August 21st: President Truman ends the Lend-Lease Program which was created by President Roosevelt to provide for military aid to any country whose defense was vital to the security of the United States. The plan thus gave Roosevelt the power to lend arms to Britain with the understanding that, after the war, America would be paid back in kind.
September 9th: First computer program bug is discovered by Grace Hopper. She used a tweezers to remove a moth that she found inside a rare massive computer being used by the government.
September 9th: The first successful kidney dialysis takes place in The Netherlands.
September 15th: Hurricane Homestead hits southern Florida inflicting $60M in damages ($900M in 2020 dollars).
September 19th: School integration spurs a walk out in Gary, IN.
October 3rd: Elvis Presley makes his first public appearance at age 10.
October 5th: Meet the Press airs for the first time on radio.
October 21st: Women in France are allowed to vote for the first time.
October 29th: First ballpoint pen goes on sale.
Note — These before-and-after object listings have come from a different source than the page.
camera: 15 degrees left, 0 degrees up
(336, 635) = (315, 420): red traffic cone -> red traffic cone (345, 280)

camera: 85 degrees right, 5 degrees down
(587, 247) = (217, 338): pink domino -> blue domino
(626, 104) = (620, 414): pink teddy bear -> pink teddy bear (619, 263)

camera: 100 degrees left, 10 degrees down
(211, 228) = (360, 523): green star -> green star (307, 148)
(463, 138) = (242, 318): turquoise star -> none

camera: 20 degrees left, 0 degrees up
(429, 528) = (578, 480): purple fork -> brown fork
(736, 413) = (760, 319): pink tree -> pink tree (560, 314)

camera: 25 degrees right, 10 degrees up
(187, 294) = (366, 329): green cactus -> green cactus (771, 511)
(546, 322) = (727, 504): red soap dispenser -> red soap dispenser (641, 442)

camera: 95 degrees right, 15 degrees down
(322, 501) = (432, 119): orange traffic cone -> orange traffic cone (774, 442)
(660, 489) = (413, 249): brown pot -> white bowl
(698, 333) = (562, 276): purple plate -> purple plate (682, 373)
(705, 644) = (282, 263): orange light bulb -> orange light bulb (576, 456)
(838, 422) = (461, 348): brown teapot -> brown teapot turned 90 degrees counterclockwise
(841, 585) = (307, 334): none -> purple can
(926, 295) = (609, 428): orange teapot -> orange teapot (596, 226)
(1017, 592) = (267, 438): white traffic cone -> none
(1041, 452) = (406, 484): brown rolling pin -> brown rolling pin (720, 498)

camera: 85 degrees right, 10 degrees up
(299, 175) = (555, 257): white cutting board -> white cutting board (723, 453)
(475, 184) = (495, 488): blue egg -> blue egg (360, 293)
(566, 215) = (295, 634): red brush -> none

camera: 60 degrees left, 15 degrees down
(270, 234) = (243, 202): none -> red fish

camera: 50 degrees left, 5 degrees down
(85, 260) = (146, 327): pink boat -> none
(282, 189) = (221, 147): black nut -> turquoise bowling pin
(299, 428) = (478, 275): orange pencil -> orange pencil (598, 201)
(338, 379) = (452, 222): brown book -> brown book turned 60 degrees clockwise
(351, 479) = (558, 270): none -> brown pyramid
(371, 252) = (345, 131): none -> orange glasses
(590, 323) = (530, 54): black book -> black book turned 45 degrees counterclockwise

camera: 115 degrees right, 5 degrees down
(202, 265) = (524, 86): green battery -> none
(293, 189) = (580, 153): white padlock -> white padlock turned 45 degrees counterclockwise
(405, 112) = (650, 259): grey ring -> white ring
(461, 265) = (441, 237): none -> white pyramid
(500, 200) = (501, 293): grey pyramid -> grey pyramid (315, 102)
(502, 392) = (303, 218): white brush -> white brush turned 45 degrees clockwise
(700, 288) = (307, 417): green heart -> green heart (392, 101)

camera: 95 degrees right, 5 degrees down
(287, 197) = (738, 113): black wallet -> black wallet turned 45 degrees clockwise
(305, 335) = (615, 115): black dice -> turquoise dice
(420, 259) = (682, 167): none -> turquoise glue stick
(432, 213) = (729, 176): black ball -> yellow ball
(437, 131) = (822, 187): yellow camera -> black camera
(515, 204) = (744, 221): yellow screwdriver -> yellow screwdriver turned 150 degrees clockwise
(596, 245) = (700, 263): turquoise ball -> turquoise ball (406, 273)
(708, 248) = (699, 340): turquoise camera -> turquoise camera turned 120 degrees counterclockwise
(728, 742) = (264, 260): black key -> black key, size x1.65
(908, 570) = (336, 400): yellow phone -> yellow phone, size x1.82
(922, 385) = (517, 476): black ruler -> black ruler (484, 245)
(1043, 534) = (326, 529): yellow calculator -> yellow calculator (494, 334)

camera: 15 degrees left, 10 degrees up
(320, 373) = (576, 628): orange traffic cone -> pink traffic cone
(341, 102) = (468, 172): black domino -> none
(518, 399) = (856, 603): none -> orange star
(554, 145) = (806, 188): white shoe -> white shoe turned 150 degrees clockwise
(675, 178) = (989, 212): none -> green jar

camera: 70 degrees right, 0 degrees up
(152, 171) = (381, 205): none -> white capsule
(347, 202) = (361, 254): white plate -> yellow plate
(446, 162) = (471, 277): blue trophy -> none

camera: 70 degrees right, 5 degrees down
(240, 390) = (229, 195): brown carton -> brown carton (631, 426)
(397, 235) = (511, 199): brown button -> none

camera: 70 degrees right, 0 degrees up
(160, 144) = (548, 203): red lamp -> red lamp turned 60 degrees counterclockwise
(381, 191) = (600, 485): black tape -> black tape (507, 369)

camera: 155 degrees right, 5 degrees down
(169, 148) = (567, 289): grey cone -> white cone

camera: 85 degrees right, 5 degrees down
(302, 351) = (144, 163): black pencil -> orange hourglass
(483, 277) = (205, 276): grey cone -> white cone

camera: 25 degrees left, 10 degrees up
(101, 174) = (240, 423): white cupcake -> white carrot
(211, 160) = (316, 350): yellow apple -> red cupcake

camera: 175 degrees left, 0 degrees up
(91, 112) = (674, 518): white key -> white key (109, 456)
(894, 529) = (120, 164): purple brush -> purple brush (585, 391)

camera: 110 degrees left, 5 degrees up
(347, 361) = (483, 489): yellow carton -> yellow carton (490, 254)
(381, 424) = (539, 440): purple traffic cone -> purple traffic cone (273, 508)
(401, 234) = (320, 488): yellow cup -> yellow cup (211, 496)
It is created by the Biro company.
December 5th: US Navy Flight 19, a squadron of five bombers with 14 crewmembers report problems with navigational systems over the waters near Bermuda and completely disappear. Rescue flight PBM-5 and its crew disappeared in its attempt to find any sign of the missing. This began the mystery of The Bermuda Triangle.
December 21st: General Patton dies from complications of a broken neck sustained during a car crash near Manheim, Germany twelve days earlier. In 1947, his memoir, War as I Knew It, was published posthumously.